THE PROBLEM:
Would you return, word for word, the lines of the data below from the line with "[81,462,95,473] ☐ -> [533,272,549,285] ☑" through the line with "[81,478,143,492] [81,494,271,508] ☐", and no others?

(DATA FOR ANALYSIS)

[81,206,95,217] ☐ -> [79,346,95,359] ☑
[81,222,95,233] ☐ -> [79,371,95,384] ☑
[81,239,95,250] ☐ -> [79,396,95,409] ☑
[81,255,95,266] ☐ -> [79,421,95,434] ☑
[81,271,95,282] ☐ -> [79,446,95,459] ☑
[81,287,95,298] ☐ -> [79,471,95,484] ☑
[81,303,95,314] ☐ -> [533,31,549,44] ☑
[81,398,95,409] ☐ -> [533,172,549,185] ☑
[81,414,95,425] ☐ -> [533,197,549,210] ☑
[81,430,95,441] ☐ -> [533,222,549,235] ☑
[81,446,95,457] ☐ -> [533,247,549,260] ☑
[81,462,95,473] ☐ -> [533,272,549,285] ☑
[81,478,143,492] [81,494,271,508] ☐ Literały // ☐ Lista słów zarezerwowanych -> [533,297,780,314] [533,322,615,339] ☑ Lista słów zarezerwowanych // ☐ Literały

(End DATA FOR ANALYSIS)
(DATA FOR ANALYSIS)

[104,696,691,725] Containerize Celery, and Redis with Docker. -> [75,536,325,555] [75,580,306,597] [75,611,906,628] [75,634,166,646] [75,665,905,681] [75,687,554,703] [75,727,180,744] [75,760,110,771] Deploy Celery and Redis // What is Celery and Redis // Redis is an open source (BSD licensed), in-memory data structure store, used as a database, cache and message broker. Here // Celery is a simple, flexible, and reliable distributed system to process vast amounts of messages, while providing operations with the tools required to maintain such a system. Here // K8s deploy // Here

(End DATA FOR ANALYSIS)

EXERCISE OUTPUT:
[81,462,95,473] ☐ -> [533,272,549,285] ☑
[81,478,143,492] [81,494,271,508] ☐ Literały // ☐ Lista słów zarezerwowanych -> [533,297,780,314] [533,322,615,339] ☑ Lista słów zarezerwowanych // ☐ Literały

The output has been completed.